En application de ces règles, les poursuites intentées à l’encontre du Président Habré sont parfaitement nulles.

Créées par voir d’accord entre l’Union Africaine et le Sénégal, la mise en œuvre de procédures devant les Chambres Sénégalaises nécessitait l’adoption d’un dispositif législatif et son approbation par le Président du Sénégal ; ces procédures souffrent d’un vice fondamental qui affecte la conduite de la procédure depuis le 7 septembre : l’approbation du Président Macky Sall devait faire l’objet d’un décret publié en bonne et due forme ; il n’en a rien été. Là encore, la procédure d’audience est donc nulle.

L’ordonnance de renvoi du Président Habré devant les CAE révèle également de graves faiblesses du dispositif législatif et procédural autorisant les poursuites à l’encontre du Président Habré…….
En page 4 de leur ordonnance, les magistrats des CAE ont rappelé le principe de légalité au terme duquel un acte ne peut être poursuivi que s’il entre dans l’une des catégories visées à l’article 4 du Statut des CAE (crimes contre l’humanité, etc….) et si, au moment de sa commission, « la disposition juridique qui l’incrimine était en vigueur au Tchad » ; tel n’est pas le cas, indiquent implicitement les CAE ; dès lors ces crimes prétendus ne sauraient être poursuivis ; par ailleurs, aucune autre norme coutumière ne saurait, de façon subsidiaire, fonder des poursuites, dès lors qu’elle n’a pas été transposée en droit positif, conformément à une Jurisprudence constante confirmée par la Cour suprême du Sénégal dans l’affaire Hissein Habré en 2001.
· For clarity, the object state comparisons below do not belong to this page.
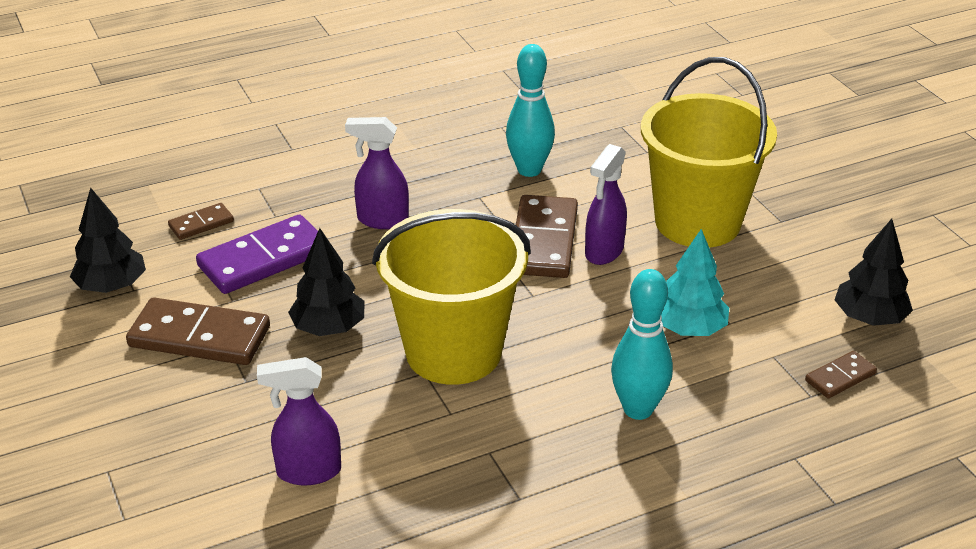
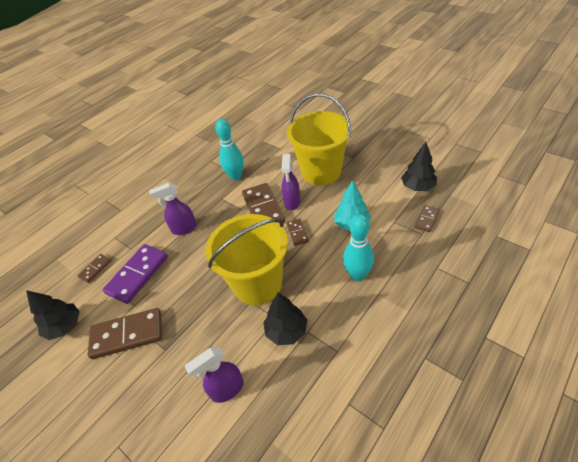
camera: 20 degrees left, 10 degrees up
black tree [288,228,364,336] -> black tree moved to [263,293,307,345]
none -> brown domino [286,219,309,246]

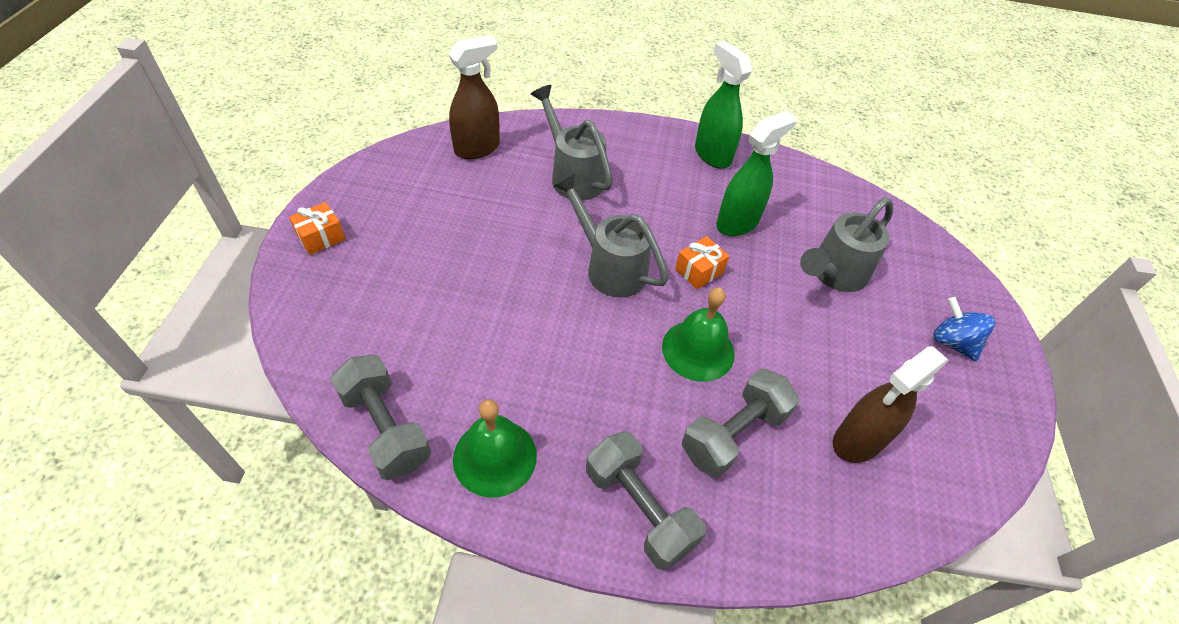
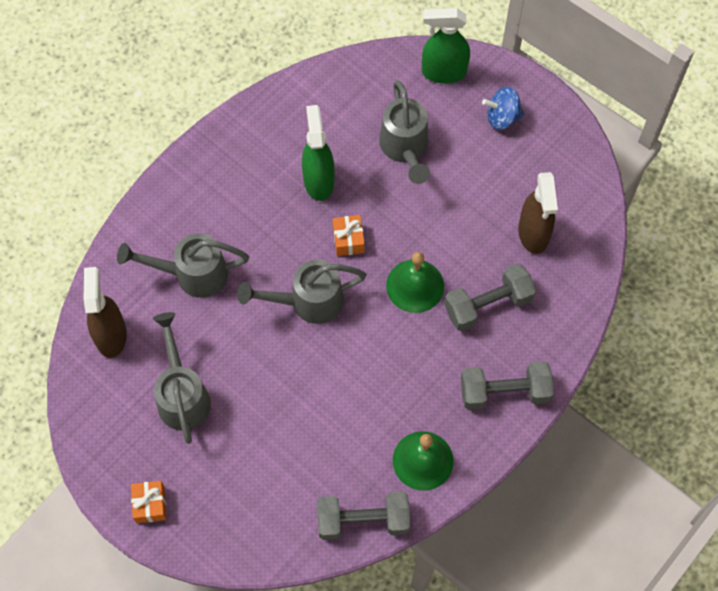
camera: 55 degrees left, 15 degrees up
grey dumbbell [682,368,799,478] -> grey dumbbell turned 75 degrees clockwise [444,263,536,331]
green spray bottle [695,41,752,169] -> green spray bottle moved to [422,8,470,84]
none -> grey watering can [153,312,211,444]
Ces petits trafics juridiques doivent être d’autant plus dénoncés et sanctionnés qu’ils viennent violer l’autorité de la chose jugée au Sénégal en 2001 dans le cadre de procédures intentées au Sénégal à l’encontre du Président Hissein Habré qui doit bénéficier, comme tout justiciable, de la sécurité juridique résultant des décisions rendues précédemment et de l’application des règles de droit.